* Text:

══════════

The spatial edge detection block uses the difference between the current image and the background:

$$ \Delta {{\mathbf{I}}_S} = \left| {{{\mathbf{I}}_t}--{\mu_{{N,t}}}} \right| $$
(14)

To avoid locking up the background update by continuously detected edges, the non-selective background is used in (14). Temporal edge mask image m ET is described with (15):

$$ {m_{{ET}}}\left( {x,y} \right) = \left\{ {\begin{array}{*{20}{c}} 1 & {{\hbox{if}}\,\left| {\Delta {I_T}\left( {x,y} \right) - \Delta {I_T}\left( {x - 1,y} \right)} \right| > {\theta_{{ET}}} \vee } \\{} & {\left| {\Delta {I_T}\left( {x,y} \right) - \Delta {I_T}\left( {x,y - 1} \right)} \right| > {\theta_{{ET}}}} \\0 & {\hbox{otherwise}} \\\end{array} } \right. $$
(15)

A similar equation as (15) can be written for m ES :

$$ {m_{{ES}}}\left( {x,y} \right) = \left\{ {\begin{array}{*{20}{c}} 1 & {{\hbox{if}}\,\left| {\Delta {I_S}\left( {x,y} \right) - \Delta {I_S}\left( {x - 1,y} \right)} \right| > {\theta_{{ES}}} \vee } \\{} & {\left| {\Delta {I_S}\left( {x,y} \right) - \Delta {I_S}\left( {x,y - 1} \right)} \right| > {\theta_{{ES}}}} \\0 & {\hbox{otherwise}} \\\end{array} } \right. $$
(16)

where θ ET and θ ES are constant thresholds evaluated experimentally. The example of the edge detection is shown in Fig. 6. The background detection (mask m B ) has problems in finding a dark car in the night, but the edge detections add more pixels improving the overall result. Some new FP pixels are also introduced (the lower part of Fig. 6c), but they can be easily filtered out during one of the next processing steps.

══════════

* Raw data:
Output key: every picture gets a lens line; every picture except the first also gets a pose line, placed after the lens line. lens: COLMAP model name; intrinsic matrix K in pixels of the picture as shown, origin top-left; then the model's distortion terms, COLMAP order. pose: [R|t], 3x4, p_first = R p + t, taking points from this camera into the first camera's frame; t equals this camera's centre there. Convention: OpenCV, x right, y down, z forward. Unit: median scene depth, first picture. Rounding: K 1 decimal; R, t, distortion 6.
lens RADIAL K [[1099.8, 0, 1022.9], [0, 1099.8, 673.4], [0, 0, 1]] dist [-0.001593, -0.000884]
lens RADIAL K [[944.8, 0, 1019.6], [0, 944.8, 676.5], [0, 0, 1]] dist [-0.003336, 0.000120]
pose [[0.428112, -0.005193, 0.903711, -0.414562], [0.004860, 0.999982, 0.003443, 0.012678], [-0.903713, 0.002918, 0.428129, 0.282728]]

══════════

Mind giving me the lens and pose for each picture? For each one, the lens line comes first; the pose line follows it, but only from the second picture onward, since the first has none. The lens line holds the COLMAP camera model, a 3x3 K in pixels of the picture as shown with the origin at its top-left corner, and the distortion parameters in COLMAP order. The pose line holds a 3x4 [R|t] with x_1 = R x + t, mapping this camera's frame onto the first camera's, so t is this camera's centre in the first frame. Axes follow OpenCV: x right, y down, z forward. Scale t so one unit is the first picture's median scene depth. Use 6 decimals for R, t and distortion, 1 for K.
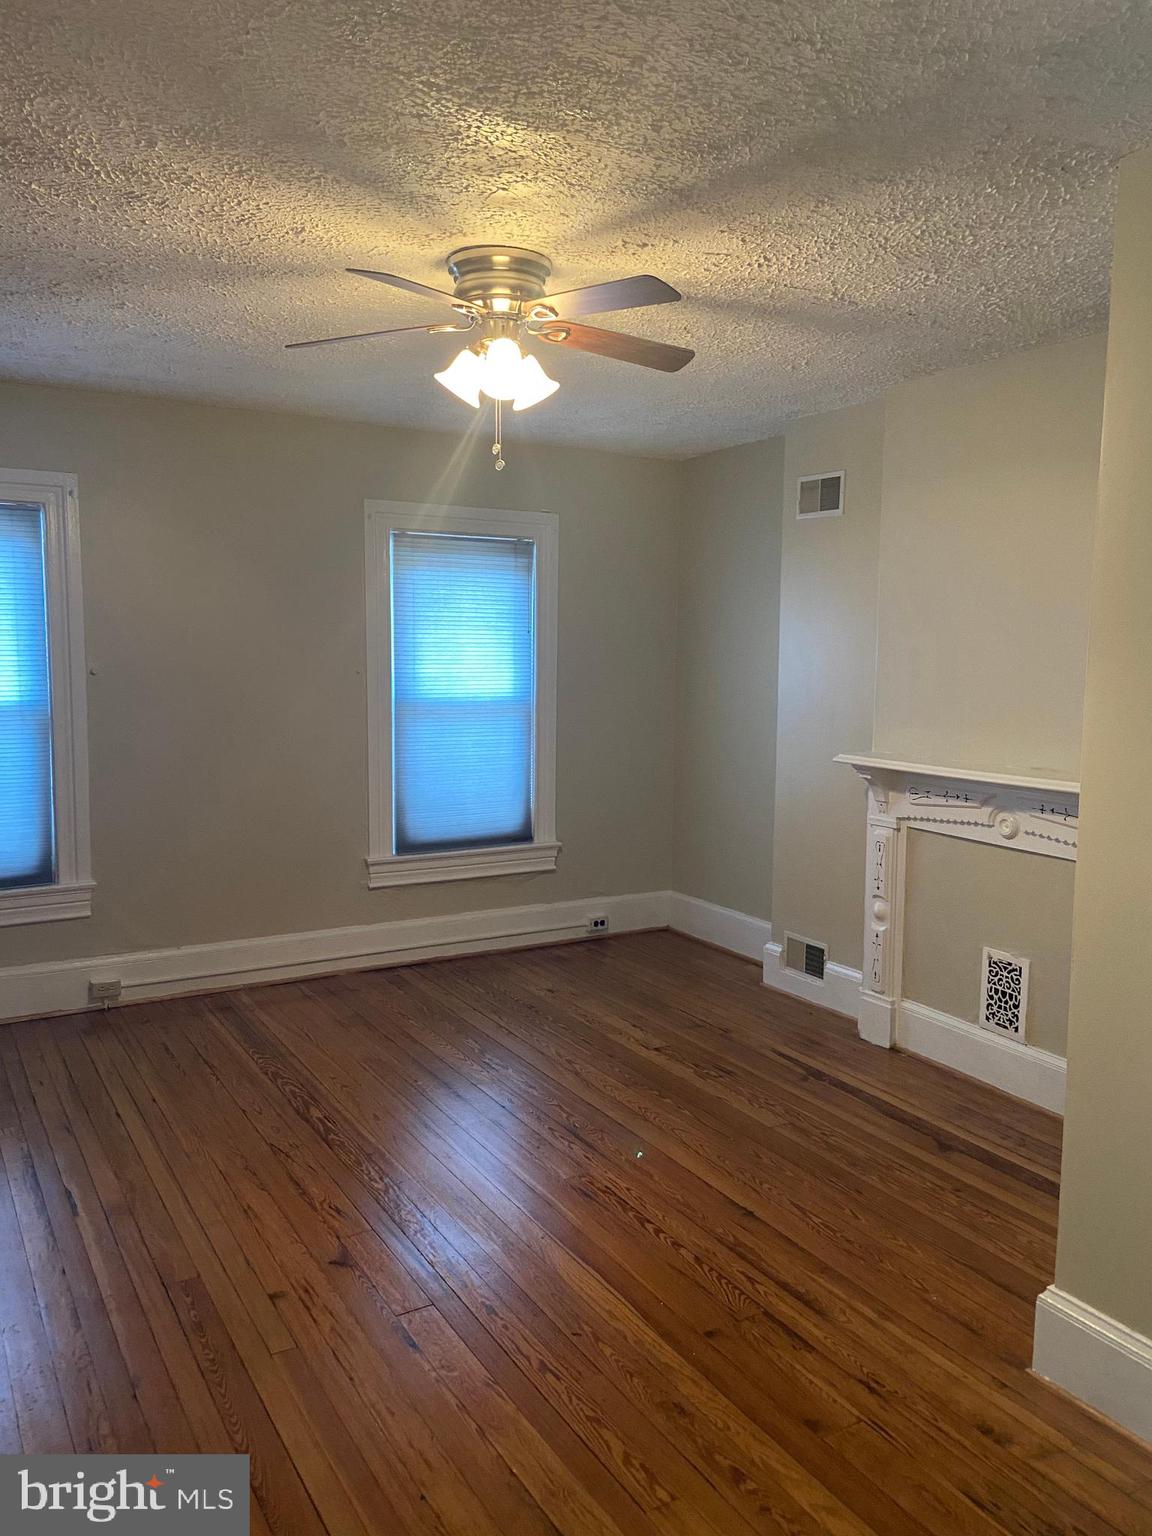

══════════

* Directions:
1) List every mask named in the edge detection text, giving each as the text writes it.
2) Pick up the edge detection text right after its final sentence and carry it forward.

* Answers by item number:
1) m ET, m ES, m B

2)
Figure 6
figure 6

Additional pixels found by the edge detection in the dark scene, the moving car is marked with the circle: (a)—original picture (highway in the night), (b)—result of background detection m B , (c)—result of spatial edge detection m ES for θ ES  = 20, (d)—result of temporal edge detection m ET for θ ET  = 20.

3.6 Shadow and Highlight Detection Blocks

The basic detection of shadows in monochrome images can be done simply by comparing the decrease in brightness [26]:

$$ {m_{{SH}}}\left( {x,y} \right) = \left\{ {\begin{array}{*{20}{c}} 1 & {\hbox{if}} & {\alpha \leqslant \frac{{{I_t}\left( {x,y} \right)}}{{{\mu_{{N,t}}}\left( {x,y} \right)}} \leqslant \beta } \\0 & {} & {\hbox{otherwise}} \\\end{array} } \right. $$
(17)

where α and β are constant coefficients: α = 0.55, β = 0.95, both evaluated experimentally.

During the night, the illumination of the scene changes drastically. The light reflections from car lights are imposing the detection of many FP pixels. Detection of the highlights working similarly to that in shadow detection would cause many errors during the day. To solve this problem, the authors propose non-linear brightness transformations f, providing different behavior of the highlight detection block in the day and night. The idea of this method is presented in Fig. 7.

Figure 7
figure 7

Flow diagram of highlight detection block.

The input image and the background image are first transformed with a non-linear function, which transforms dark pixels into bright ones and vice versa. For example, a hyperbolic function from (18) can be used:

$$ f\left( {I\left( {x,y} \right)} \right) = \frac{{2047}}{{I\left( {x,y} \right) + 1}} $$
(18)

where I(x, y) represents the brightness of the pixel at (x,y), \( I\left( {x,y} \right) \in \left\langle {0,255} \right\rangle \).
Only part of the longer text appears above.